_Exercise tasks_
a. In the passage on the Gordon Lee case, on what date was the comic handed to a nine-year-old boy?
b. In the passage on the Gordon Lee case, rewrite the part that opens with the words containing "Not in our 21st" and closes with "Bertozzi.)Not strange enough?", changing "civil liberties lawyer" to "First Amendment attorney".
c. In one to three sentences, explain why Alan Begner sees nothing wrong with the comic, according to the passage on the Gordon Lee case.

*** Opening Passage shown ***

From the Book Standard:
The section from Nick Bertozzi’s graphic novel The Salon begins like this: the artist Georges Braque is led into Pablo Picasso’s studio by a nude model. Picasso, the model explains, is enraptured by his art – “he’s in there masturbating” – and is angry at Braque for interrupting. The painter, as it happens, is also completely naked. After some blustering, punctuated by caustic interjections from the model (“Go fuck yourself, little man”), Picasso realizes that Braque is a fellow artist and embraces him as a brother – still naked.Whoopsie! Certainly not a comic book I would give to my nieces and nephews -- but handing it out was a simple mistake that could be remedied by a simple apology right?
This scene was included in a sample issue by the small press Alternative Comics and was distributed on Free Comic Book Day on July 3, 2004, in shops across the country. One such shop was Legends, in Rome, GA, where some 25 copies were given to patrons without incident. But— say lawyers of the shop’s owner, Gordon Lee — a single copy found its way to the back room of Legends. It remained there until October 30, 2004, when it was placed in a Halloween giveaway pile and was handed to a nine-year-old boy.
Nope.
Not in our 21st Century version of America.
Now Lee faces possible jail time in a case that has attracted the attention of the comic book community as well as the resources of a small anti-censorship group.Alan Begner, an Atlanta civil liberties lawyer hired by the Comic Book Legal Defense Fund to represent Lee finds the furor aroused by Bertozzi’s non-sexual depiction of Picasso's pee-pee somewhat bewildering:
“Picasso is not erect [in the comic book]. I don’t see what is wrong with showing a kid a comic book of an event that’s factual. Are these Greek and Roman statues harmful to minors?” (The prosecution has a different take on Picasso’s state of arousal – or lack thereof – while the artist agrees with Begner: “Anybody that has a penis can tell you that when you walk around it moves around,” says Bertozzi.)Not strange enough?

*** Closing Passage shown ***
*** Opening Supplied entries ***

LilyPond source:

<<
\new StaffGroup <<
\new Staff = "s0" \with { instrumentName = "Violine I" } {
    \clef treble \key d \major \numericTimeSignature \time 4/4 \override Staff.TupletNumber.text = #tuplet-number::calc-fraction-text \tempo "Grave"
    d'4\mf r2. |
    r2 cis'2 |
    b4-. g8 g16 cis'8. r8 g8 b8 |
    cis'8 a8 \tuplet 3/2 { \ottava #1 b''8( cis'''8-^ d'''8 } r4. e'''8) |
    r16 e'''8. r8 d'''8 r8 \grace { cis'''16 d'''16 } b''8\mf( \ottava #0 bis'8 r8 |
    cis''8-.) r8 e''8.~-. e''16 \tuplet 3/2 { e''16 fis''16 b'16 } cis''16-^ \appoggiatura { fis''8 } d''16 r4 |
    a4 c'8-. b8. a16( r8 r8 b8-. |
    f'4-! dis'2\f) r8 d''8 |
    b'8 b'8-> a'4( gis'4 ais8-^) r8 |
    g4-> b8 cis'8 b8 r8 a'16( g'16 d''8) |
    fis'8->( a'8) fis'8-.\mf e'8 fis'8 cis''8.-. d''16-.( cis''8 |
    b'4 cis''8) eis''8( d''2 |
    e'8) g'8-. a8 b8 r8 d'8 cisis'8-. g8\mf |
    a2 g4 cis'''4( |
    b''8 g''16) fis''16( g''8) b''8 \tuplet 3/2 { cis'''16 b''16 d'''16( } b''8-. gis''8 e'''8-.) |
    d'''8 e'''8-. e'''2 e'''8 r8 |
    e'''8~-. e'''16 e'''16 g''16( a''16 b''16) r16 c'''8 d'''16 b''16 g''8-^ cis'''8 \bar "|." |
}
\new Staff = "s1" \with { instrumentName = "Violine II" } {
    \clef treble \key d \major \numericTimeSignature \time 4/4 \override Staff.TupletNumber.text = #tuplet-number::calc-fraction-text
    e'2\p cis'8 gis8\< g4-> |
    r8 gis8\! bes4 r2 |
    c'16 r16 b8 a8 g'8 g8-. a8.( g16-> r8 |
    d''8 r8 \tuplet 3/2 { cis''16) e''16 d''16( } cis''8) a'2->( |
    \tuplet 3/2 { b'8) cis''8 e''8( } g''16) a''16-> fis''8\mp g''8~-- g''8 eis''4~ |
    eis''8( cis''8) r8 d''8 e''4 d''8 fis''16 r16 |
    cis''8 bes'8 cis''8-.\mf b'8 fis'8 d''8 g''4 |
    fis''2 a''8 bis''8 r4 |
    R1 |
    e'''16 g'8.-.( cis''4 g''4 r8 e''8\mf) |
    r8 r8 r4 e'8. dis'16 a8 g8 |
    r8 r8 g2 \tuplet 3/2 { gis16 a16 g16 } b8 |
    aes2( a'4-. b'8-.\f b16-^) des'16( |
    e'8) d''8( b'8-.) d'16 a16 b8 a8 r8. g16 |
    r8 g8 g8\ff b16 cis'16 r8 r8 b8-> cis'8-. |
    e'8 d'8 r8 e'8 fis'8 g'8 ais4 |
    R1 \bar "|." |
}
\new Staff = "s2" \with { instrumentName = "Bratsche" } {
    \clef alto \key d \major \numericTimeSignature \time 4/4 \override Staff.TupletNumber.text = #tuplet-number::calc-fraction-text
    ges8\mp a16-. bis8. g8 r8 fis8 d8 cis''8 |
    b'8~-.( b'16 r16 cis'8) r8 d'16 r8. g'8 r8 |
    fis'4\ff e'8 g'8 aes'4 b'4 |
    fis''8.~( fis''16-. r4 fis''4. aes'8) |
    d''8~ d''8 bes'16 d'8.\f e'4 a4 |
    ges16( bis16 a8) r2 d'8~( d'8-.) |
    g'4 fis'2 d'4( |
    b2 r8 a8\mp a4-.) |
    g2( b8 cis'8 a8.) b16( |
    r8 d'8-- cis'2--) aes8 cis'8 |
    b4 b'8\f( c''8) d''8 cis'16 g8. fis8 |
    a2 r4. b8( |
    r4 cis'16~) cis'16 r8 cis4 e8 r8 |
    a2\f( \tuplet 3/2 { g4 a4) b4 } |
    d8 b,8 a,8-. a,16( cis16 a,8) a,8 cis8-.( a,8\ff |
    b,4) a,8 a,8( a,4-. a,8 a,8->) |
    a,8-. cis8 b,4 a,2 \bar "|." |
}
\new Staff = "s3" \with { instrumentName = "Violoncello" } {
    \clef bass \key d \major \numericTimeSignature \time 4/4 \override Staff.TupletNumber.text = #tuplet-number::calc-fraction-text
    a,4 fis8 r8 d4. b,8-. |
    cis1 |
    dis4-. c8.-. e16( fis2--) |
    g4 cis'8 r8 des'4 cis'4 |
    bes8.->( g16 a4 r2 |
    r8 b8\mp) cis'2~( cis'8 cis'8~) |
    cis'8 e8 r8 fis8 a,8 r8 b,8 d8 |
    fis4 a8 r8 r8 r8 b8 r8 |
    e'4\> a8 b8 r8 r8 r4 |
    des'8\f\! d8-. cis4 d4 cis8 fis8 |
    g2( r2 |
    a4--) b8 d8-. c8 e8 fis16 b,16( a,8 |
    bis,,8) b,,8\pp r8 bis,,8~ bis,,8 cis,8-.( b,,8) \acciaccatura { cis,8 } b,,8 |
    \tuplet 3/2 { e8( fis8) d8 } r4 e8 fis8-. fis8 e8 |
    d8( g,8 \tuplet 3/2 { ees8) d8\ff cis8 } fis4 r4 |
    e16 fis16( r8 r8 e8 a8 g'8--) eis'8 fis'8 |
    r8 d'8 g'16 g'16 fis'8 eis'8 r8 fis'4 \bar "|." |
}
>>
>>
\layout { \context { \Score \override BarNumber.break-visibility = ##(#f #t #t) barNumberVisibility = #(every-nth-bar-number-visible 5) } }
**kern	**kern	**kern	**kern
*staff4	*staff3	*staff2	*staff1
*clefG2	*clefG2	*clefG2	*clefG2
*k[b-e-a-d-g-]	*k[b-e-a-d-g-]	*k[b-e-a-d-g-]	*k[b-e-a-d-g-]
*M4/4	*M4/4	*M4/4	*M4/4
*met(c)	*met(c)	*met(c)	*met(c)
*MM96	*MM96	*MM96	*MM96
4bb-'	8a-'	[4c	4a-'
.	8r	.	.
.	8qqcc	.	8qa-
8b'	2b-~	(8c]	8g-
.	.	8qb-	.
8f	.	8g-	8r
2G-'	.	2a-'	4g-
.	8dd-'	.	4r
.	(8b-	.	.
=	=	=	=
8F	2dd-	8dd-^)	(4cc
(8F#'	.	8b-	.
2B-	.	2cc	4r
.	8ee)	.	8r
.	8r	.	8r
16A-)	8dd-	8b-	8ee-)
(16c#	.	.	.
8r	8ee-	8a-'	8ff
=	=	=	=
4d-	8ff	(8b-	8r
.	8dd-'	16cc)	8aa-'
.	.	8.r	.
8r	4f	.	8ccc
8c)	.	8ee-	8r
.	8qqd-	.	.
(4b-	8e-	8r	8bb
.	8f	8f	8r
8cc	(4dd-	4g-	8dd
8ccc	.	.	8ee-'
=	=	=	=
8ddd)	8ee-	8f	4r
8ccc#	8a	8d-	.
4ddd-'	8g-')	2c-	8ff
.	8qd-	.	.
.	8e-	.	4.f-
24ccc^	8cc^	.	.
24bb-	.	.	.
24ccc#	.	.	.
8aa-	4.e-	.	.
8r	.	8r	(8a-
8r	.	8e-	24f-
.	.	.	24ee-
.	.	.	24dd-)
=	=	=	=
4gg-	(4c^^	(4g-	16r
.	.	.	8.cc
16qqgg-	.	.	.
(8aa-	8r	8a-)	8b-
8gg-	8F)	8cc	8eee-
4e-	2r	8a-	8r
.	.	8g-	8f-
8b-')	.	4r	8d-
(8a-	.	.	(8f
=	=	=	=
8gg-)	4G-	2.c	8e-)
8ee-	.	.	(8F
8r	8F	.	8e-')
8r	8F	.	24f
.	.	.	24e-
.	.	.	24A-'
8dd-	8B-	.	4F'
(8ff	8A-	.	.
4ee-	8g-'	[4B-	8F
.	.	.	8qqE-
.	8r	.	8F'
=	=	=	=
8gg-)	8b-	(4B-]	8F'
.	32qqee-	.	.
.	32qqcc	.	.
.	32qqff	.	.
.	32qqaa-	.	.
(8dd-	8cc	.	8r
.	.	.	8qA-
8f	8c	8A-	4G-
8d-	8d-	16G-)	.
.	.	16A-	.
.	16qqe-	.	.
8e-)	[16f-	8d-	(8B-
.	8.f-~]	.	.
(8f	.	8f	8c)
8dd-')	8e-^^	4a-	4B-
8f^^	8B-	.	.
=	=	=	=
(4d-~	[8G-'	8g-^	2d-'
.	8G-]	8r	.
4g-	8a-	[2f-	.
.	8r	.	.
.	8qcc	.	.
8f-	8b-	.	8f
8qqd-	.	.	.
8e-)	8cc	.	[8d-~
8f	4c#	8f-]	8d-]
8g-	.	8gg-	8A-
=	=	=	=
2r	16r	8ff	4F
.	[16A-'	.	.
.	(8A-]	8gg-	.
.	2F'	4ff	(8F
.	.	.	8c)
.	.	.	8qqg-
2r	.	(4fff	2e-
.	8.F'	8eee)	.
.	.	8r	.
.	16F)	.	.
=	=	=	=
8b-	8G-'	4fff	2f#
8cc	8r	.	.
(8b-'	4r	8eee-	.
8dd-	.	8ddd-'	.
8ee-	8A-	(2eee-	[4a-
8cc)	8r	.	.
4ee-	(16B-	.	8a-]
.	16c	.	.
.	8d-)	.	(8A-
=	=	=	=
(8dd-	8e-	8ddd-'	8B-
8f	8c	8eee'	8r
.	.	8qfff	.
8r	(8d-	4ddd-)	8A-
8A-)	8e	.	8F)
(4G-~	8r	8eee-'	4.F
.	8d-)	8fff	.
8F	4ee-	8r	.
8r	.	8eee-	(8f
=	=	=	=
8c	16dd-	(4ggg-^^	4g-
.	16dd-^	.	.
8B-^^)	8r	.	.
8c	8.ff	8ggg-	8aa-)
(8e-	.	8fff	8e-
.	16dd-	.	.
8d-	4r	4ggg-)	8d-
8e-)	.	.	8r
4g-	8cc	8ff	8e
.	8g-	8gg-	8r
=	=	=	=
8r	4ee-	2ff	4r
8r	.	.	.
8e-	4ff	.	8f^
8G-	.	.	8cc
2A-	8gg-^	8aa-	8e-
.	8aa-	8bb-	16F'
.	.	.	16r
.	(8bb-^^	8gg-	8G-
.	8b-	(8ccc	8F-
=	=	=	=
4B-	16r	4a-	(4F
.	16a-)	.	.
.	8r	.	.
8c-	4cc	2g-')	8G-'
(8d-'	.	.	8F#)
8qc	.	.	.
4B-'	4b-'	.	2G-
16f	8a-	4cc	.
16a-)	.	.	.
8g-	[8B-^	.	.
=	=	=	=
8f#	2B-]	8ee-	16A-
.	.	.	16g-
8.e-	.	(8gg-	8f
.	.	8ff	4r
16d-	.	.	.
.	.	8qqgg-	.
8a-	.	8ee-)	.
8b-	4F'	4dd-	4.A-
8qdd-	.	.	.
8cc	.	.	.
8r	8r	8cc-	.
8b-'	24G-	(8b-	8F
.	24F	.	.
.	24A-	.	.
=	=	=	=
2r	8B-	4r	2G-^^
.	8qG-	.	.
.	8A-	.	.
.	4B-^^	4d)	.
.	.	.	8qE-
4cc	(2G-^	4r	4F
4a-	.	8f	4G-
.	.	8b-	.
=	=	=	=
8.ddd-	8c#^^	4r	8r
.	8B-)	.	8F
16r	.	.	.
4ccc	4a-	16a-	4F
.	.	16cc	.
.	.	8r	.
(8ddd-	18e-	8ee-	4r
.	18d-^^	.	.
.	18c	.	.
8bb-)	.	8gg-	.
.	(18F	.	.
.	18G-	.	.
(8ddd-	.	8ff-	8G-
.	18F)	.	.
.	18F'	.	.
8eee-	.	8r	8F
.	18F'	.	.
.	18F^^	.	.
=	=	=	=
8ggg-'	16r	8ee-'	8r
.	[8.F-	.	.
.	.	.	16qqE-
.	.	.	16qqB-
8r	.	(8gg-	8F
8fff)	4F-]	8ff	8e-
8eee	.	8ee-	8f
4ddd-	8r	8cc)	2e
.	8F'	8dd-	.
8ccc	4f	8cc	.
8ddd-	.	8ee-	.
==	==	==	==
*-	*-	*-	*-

*** Closing Supplied entries ***

_Answers in order_
a. October 30, 2004

b.
Not in our 21st Century version of America.
Now Lee faces possible jail time in a case that has attracted the attention of the comic book community as well as the resources of a small anti-censorship group.Alan Begner, an Atlanta First Amendment attorney hired by the Comic Book Legal Defense Fund to represent Lee finds the furor aroused by Bertozzi’s non-sexual depiction of Picasso's pee-pee somewhat bewildering:
“Picasso is not erect [in the comic book]. I don’t see what is wrong with showing a kid a comic book of an event that’s factual. Are these Greek and Roman statues harmful to minors?” (The prosecution has a different take on Picasso’s state of arousal – or lack thereof – while the artist agrees with Begner: “Anybody that has a penis can tell you that when you walk around it moves around,” says Bertozzi.)Not strange enough?

c. Begner says Picasso is not erect in the comic book. He sees nothing wrong with showing a kid a comic book of a factual event, and he compares it to Greek and Roman statues.